10 Nov 2019 / 16:31 H.

Os líderes de três países dos Balcãs ocidentais discutiram hoje medidas concretas para avançar para um mercado comum regional, depois de a União Europeia (UE) ter recusado abrir negociações de adesão com a Macedónia do Norte e a Albânia.

A reunião, que ocorreu hoje em Ohrid, no sul da Macedónia do Norte, foi o segundo encontro entre o primeiro-ministro albanês Edi Rama, o seu homólogo norte-macedónio Zoran Zaev e o Presidente da Sérvia Aleksandar Vucic.

A iniciativa é destinada a promover um reagrupamento dos países daquela região, e a instaurar até 2021 a livre circulação de bens e de pessoas, depois de a UE ter decidido em Outubro, por ‘bloqueio’ da França, fechar, para já, a porta das negociações de adesão à Macedónia do Norte e à Albânia.

“Não devemos ter medo da nossa própria sombra e de fazer alguma coisa por nós”, disse o Presidente sérvio, citado pela agência noticiosa France Presse, acrescentando que os países da região não inventaram “nada de melhor desde há 30 anos”, altura em que começou a desagregação da Jugoslávia.

Aleksandar Vucic disse que todos os países da região “querem fazer parte da UE”, mas que tal desiderato “depende deles [UE]”.

A presidente eleita da Comissão Europeia, Ursula von der Leyen, defendeu na sexta-feira que a União Europeia deve aprofundar os laços com os países dos Balcãs Ocidentais, pois se não o fizer “outros aproveitarão esse vazio”, algo que não é do interesse estratégico europeu.

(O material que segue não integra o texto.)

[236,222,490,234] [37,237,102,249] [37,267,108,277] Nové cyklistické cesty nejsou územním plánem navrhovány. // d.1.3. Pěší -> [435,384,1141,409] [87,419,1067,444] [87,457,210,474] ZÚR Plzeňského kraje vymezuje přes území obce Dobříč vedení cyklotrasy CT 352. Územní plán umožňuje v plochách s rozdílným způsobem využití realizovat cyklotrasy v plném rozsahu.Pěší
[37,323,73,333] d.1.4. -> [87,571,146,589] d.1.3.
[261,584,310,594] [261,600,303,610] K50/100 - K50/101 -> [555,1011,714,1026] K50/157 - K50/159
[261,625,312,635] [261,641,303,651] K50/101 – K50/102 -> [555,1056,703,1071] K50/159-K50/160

A Bósnia-Herzegovina e Montenegro enviaram representantes à cimeira de hoje, o mesmo não acontecendo com o Kosovo, ex-província sérvia cuja população é maioritariamente composta por albaneses, que foi também convidado para a iniciativa mas esteve ausente.

“A visão do Kosovo é a sua adesão à UE e à NATO”, e não uma “iniciativa regional” que “não tem sentido, já que a Sérvia e a Bósnia não reconhecem a sua independência”, disse, na rede social Twitter, o Presidente kosovar Hashim Thaçi.

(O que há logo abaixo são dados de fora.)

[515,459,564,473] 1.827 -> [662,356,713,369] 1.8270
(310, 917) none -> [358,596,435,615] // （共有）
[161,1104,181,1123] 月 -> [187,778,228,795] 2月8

A questão do Kosovo, a quem Belgrado recusa reconhecer a independência declarada unilateralmente em 2008, e que é reconhecida pela maior parte dos países ocidentais, permanece o assunto mais sensível da região.

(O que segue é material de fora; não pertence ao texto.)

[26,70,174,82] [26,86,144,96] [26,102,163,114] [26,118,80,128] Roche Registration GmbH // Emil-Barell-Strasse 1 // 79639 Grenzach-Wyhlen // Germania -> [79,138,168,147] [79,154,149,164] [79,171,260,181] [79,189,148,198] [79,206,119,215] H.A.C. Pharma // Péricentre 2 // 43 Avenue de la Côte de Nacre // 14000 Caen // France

Apesar de afinidades históricas, o primeiro-ministro albanês Edi Rama criticou a posição kosovar, afirmando que “é também do interesse do Kosovo, dos seus cidadãos e do mercado que a fronteira entre o Kosovo e a Sérvia seja suprimida”.

Entretanto, Belgrado, Tirana e Skopje concordaram com o princípio de uma única licença de trabalho que permitiria aos seus cidadãos trabalhar de forma indiferenciada nos três países, e também na possibilidade de circularem munidos apenas de um cartão de identidade.

Os três países decidiram também facilitar os procedimentos alfandegários e controlos fitossanitários nas fronteiras, para acelerar a passagem de camiões.

A criação de um “mini espaço Schengen” foi também discutida, com vista a facilitar o livre trânsito dos visitantes estrangeiros entre os três países.

A próxima reunião está marcada para 21 de Dezembro em Durrës, cidade portuária albanesa.